Sure Jan......I'd be more than happy to play tour guide. Just send me a PM or e-mail me.

-Face81
:jippo:


----------



## Dubai-Lover (Jul 4, 2004)

some hotels have restrictions! in october/november last year the hyatt regency restaurants were closed at day and opened in the evening. tourists could eat something, but the food area was shielded from the hotel! don't know about other hotels, but think the same! never been to a hotel for lunch in the afternoon at ramadan time! but i can get along with it!


----------



## Jan (Jul 24, 2002)

No worries people, I know what we are getting into, I'm not affraid of fasting if I have to.

@ Face81: thanks for your PM mate, would be great to be showen around a bit.


----------



## Dubai_Boy (May 21, 2003)

Your more than welcome in Dubai Jan

BTW,Business or pleasure ?


----------



## Trances (May 19, 2003)

sorry missed out on seeing you


----------



## Dennis (Sep 11, 2002)

lol


----------



## AltinD (Jul 15, 2004)

I'll be around after 8:00 PM (call of duty) and up on 20th where I'll have some guests comming.


----------



## Jan (Jul 24, 2002)

Alrighty, anyone up for a little meet?

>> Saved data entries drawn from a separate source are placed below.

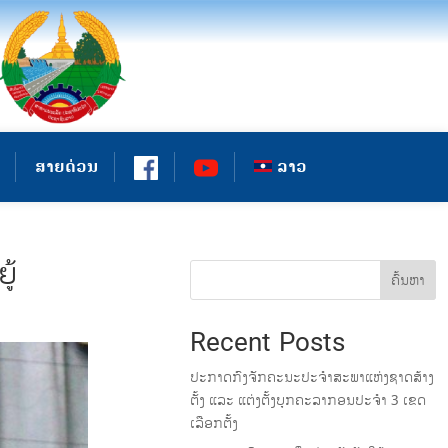
ສາຍດ່ວນ
ລາວ
ູ້
ຄົ້ນຫາ
Recent Posts
ປະກາດກົງຈັກຄະນະປະຈໍາສະພາແຫ່ງຊາດສ້າງ
ຕັ້ງ ແລະ ແຕ່ງຕັ້ງບຸກຄະລາກອນປະຈໍາ 3 ເຂດ
ເລືອກຕັ້ງ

Next Tuesday and wednesday would be best.


----------



## juiced (Aug 18, 2004)

You're in Dubai right now?


----------



## Dennis (Sep 11, 2002)

Lol, good luck Jan! dont forget to take amazing pix!


----------



## Trances (May 19, 2003)

Hope you guys have fun sorry I am not there


----------



## ua_emirates (Sep 21, 2004)

Am free


----------



## AltinD (Jul 15, 2004)

Met Jan and the other guy (sorry don't remember your name) yesterday. Gave them a tour of Dubai Marina and JBR construction sites as well as Medinat Jumeirah. They took some pictures of Burj Al Arab.

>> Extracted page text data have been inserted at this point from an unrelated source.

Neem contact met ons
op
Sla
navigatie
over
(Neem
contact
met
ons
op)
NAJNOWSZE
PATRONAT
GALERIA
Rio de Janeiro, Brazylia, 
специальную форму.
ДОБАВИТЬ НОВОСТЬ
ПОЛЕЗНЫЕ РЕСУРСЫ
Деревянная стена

Interestind conversation also.


----------



## Dubai_Boy (May 21, 2003)

Altind_Carnut said:


> Met Jan and the other guy (sorry don't remember your name) yesterday. Gave them a tour of Dubai Marina and JBR construction sites as well as Medinat Jumeirah. They took some pictures of Burj Al Arab.
> 
> Interestind conversation also.


Thanks for being a good host  so what did you guys talk about ?


----------



## AltinD (Jul 15, 2004)

Different aspects of life in Holland, UAE etc. I mean not only constructions.


----------



## Dubai-Lover (Jul 4, 2004)

cool
thanks for representing 
i hope they enjoyed it


----------



## Trances (May 19, 2003)

cool hope you having fun
look forward so much to your photos !
Post as many as you can every thing here needs an update


----------



## AltinD (Jul 15, 2004)

Actually i didn't took any picture, but they did some. Let see when they return home next week.


----------